Figure 1Clinically classified splicing variants in a large clinical cohort
Number of splicing variants at exonic or intronic positions indicated among 689,321 individuals tested for a variety of inherited diseases. All exonic splicing variants are grouped together; the intronic splicing variants are grouped by distance from the intron-exon junction in base pairs (bp). Note that intronic variants more than 10 bp from the intron-exon junction may not be detected because of reportable range of the sequencing assay; therefore, splice variants ±10 bp intronic are most likely underrepresented.
P/LP, pathogenic/likely pathogenic; VUS, variant(s) of uncertain significance. Colors within each bar indicate the number classified as P/LP (blue) or VUSs (green).
Figure 2Distribution of variant types and their clinical classifications in a clinical cohort of 689,321 individuals tested for genetic disease
(A–C) Number and proportion of variants by type and clinical classification among (A) all observed variants, (B) unique variants, and (C) patients. Splicing variants are shown both as a group and split into ESS and non-ESS variants. VUS + RNA potential indicates splicing VUSs that have the potential to be reclassified with the addition of evidence from RNA analysis; these are included in the splicing VUSs total.
ESS, essential splice site.
Figure 3Frequencies of splice variants in the healthy human genome
Splicing variants were identified in gnomAD (v.2.0.2) via the Ensembl Variant Effect Predictor (v.85).

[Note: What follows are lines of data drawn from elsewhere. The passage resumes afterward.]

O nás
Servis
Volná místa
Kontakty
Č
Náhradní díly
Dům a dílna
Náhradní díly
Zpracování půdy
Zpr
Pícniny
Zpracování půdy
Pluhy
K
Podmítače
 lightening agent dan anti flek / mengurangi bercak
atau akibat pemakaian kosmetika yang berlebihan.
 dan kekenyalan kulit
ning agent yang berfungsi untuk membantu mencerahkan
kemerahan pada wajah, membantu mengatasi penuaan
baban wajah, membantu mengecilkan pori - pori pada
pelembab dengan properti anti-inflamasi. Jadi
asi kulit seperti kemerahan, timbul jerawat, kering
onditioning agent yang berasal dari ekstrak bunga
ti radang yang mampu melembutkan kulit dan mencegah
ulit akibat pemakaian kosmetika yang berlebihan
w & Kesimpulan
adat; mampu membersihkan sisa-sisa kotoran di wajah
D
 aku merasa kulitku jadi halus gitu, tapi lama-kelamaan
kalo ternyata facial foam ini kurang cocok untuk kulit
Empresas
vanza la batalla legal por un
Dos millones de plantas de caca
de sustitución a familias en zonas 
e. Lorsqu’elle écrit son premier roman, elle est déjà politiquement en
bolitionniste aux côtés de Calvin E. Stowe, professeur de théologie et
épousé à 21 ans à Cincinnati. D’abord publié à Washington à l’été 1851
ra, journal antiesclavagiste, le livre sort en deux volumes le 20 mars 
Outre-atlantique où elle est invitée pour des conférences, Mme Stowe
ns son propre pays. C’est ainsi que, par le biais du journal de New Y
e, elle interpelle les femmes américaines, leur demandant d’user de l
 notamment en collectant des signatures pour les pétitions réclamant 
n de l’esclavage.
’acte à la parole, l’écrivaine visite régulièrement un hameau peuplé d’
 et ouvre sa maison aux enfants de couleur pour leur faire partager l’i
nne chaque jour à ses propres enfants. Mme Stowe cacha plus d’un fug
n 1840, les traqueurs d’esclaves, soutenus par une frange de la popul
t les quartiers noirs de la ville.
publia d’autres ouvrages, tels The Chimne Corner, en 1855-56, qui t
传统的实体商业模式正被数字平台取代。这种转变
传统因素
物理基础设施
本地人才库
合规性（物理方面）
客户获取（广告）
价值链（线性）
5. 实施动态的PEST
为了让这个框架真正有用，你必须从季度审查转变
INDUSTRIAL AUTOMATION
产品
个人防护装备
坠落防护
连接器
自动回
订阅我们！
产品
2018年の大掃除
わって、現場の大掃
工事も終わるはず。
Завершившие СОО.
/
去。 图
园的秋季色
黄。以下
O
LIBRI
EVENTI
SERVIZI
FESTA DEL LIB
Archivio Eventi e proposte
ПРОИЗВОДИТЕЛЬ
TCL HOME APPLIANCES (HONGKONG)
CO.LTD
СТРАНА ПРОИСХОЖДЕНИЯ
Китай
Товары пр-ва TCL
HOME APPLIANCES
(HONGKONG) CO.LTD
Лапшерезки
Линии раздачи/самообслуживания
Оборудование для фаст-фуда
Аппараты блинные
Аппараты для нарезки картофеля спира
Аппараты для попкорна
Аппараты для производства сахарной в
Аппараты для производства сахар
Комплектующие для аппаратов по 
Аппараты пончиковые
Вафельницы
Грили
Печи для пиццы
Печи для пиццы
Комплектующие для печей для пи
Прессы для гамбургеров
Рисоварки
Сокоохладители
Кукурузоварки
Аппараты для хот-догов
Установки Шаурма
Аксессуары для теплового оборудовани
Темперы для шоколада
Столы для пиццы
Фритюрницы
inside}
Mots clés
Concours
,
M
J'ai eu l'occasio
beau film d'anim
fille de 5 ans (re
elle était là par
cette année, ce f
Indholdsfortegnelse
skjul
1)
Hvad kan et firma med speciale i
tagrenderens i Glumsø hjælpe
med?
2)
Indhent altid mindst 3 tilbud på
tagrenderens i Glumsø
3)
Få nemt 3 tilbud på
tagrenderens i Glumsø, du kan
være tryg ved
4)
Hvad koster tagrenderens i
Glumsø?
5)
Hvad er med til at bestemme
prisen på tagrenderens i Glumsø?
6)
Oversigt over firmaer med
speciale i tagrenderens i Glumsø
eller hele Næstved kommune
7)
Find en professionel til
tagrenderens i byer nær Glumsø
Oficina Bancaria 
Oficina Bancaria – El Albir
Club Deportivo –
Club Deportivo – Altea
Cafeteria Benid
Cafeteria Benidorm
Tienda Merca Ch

(A) Bar graph indicating the absolute number of variants identified in gnomAD within coding regions and ±8 bp of intronic sequence. Splicing variants include variants at the ESS (at intronic positions ±1–2) and at non-ESS locations (at intronic positions ±3–8 bp and exonic positions ±1–3 bp). Other includes in-frame indels and alterations to stop and start codons.
(B) Allele frequencies for splicing variants as determined by “popmax” and grouped as common (>1%), rare (0.1%–1%), and very rare (<0.1%).
(C) Outlier boxplot showing the distribution of splicing and truncating variants among hereditary disease genes by inheritance patterns.
(D) Outlier boxplot showing the distribution of splicing and truncating variants in exons of all gnomAD genes with high pLI scores (pLI > 0.9) and low pLI scores (pLI ≤ 0.9).
AD, autosomal dominant; AR, autosomal recessive; ESS, essential splice site; gnomAD, Genome Aggregation Database; pLI, probability of loss-of-function intolerant; XL, X-linked.